Dataset entries:
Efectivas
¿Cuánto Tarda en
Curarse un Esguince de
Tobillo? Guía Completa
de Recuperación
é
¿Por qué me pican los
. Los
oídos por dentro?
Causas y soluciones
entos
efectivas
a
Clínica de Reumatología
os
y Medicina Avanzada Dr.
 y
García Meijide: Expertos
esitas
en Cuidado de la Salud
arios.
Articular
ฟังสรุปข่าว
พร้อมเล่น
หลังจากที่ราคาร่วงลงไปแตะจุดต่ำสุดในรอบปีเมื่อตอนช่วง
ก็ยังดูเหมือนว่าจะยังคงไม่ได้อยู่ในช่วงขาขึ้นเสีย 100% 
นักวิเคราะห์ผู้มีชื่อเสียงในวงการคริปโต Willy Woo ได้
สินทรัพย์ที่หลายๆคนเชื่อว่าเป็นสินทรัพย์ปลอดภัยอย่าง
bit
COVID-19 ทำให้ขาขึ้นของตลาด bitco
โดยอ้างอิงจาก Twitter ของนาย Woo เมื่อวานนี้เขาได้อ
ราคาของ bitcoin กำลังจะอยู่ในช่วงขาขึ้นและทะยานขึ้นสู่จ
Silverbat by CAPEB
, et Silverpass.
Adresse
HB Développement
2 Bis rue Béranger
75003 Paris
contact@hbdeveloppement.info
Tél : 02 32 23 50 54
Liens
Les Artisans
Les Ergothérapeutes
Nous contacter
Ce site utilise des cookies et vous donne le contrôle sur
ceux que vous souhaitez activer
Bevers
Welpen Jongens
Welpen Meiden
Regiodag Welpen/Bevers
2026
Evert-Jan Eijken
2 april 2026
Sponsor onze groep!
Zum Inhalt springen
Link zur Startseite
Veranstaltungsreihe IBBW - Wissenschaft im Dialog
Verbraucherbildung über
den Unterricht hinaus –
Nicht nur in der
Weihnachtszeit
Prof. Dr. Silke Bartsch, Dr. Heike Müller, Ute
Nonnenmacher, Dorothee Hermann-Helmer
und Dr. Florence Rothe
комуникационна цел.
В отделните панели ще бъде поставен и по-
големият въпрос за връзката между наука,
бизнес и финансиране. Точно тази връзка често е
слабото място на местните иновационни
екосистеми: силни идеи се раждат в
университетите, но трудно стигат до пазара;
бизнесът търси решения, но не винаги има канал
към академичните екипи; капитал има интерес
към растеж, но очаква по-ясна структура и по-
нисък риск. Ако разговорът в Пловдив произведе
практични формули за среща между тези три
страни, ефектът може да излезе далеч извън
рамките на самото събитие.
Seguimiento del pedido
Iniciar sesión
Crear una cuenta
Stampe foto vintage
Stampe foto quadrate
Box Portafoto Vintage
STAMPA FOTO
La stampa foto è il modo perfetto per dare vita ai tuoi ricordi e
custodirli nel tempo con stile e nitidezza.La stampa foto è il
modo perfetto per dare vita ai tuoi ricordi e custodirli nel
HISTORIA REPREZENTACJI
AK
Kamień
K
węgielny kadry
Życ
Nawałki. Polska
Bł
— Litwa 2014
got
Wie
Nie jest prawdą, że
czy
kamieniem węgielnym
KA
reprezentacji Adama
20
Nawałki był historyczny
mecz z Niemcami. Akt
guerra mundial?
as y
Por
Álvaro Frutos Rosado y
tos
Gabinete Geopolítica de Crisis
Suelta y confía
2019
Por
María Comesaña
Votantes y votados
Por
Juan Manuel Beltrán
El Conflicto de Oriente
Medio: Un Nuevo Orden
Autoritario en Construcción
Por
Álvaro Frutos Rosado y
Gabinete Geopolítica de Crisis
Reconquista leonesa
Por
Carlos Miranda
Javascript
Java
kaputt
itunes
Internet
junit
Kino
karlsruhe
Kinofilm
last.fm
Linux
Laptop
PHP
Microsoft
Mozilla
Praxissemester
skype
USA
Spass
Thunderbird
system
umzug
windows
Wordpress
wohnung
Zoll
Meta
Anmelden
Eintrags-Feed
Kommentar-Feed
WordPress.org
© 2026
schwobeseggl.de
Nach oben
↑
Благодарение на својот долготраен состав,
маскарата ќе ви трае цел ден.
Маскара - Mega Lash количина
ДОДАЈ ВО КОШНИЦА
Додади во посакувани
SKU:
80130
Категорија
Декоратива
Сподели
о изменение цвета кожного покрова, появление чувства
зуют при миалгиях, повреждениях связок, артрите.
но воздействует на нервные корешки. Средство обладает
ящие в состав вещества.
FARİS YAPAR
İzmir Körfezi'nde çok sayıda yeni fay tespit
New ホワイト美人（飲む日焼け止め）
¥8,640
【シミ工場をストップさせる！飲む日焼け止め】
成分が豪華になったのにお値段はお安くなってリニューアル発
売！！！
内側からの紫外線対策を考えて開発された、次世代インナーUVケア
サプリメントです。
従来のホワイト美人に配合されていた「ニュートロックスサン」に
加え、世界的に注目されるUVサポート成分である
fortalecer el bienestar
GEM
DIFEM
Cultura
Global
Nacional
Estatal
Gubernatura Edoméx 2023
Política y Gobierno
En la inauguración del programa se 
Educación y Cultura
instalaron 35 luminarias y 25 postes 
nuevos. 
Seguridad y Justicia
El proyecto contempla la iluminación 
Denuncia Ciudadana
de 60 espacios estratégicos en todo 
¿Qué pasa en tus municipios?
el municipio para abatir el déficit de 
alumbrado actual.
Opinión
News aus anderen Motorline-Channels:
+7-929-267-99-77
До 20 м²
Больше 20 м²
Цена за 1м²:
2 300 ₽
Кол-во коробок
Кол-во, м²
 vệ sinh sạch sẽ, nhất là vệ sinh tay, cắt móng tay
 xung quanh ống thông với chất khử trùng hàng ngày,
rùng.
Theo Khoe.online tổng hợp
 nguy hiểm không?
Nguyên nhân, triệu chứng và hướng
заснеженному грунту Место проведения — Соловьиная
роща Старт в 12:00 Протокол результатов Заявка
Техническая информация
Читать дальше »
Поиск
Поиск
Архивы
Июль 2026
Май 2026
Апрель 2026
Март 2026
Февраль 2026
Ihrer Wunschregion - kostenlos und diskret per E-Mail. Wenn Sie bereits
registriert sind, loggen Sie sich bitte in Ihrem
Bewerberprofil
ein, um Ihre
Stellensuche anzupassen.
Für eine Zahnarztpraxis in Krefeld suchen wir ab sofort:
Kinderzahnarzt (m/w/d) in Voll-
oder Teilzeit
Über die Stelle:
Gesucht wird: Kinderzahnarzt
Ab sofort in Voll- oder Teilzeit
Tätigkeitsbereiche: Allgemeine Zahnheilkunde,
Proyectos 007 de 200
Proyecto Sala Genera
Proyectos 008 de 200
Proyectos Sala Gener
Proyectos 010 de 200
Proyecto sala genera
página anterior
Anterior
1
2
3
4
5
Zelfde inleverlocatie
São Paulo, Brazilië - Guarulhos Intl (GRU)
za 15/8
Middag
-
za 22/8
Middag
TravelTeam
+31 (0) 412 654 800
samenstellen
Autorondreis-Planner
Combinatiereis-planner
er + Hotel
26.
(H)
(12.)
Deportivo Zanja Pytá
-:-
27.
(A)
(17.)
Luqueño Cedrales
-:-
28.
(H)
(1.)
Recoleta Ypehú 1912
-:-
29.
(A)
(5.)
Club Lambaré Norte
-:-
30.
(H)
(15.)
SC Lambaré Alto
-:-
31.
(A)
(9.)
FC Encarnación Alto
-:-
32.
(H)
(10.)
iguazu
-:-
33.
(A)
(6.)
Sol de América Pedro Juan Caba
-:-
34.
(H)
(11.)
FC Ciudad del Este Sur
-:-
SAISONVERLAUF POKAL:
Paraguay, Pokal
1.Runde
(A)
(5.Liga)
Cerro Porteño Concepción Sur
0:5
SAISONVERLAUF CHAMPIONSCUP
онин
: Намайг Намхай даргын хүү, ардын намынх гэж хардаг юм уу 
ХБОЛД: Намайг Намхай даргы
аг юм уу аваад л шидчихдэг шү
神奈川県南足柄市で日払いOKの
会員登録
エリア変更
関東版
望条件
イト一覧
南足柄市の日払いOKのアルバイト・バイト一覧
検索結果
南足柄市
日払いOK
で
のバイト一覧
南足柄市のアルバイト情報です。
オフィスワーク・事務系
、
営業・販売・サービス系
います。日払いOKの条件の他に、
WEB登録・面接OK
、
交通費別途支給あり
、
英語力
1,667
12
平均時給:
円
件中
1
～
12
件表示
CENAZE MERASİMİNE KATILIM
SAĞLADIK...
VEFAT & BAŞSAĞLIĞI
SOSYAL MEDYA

> [PROMPT] Please print exactly what appears from the first line of the data through the line with "ก็ยังดูเหมือนว", including both of those lines and nothing past them.

> [PROBLEM SOLUTION]
Efectivas
¿Cuánto Tarda en
Curarse un Esguince de
Tobillo? Guía Completa
de Recuperación
é
¿Por qué me pican los
. Los
oídos por dentro?
Causas y soluciones
entos
efectivas
a
Clínica de Reumatología
os
y Medicina Avanzada Dr.
 y
García Meijide: Expertos
esitas
en Cuidado de la Salud
arios.
Articular
ฟังสรุปข่าว
พร้อมเล่น
หลังจากที่ราคาร่วงลงไปแตะจุดต่ำสุดในรอบปีเมื่อตอนช่วง
ก็ยังดูเหมือนว่าจะยังคงไม่ได้อยู่ในช่วงขาขึ้นเสีย 100% 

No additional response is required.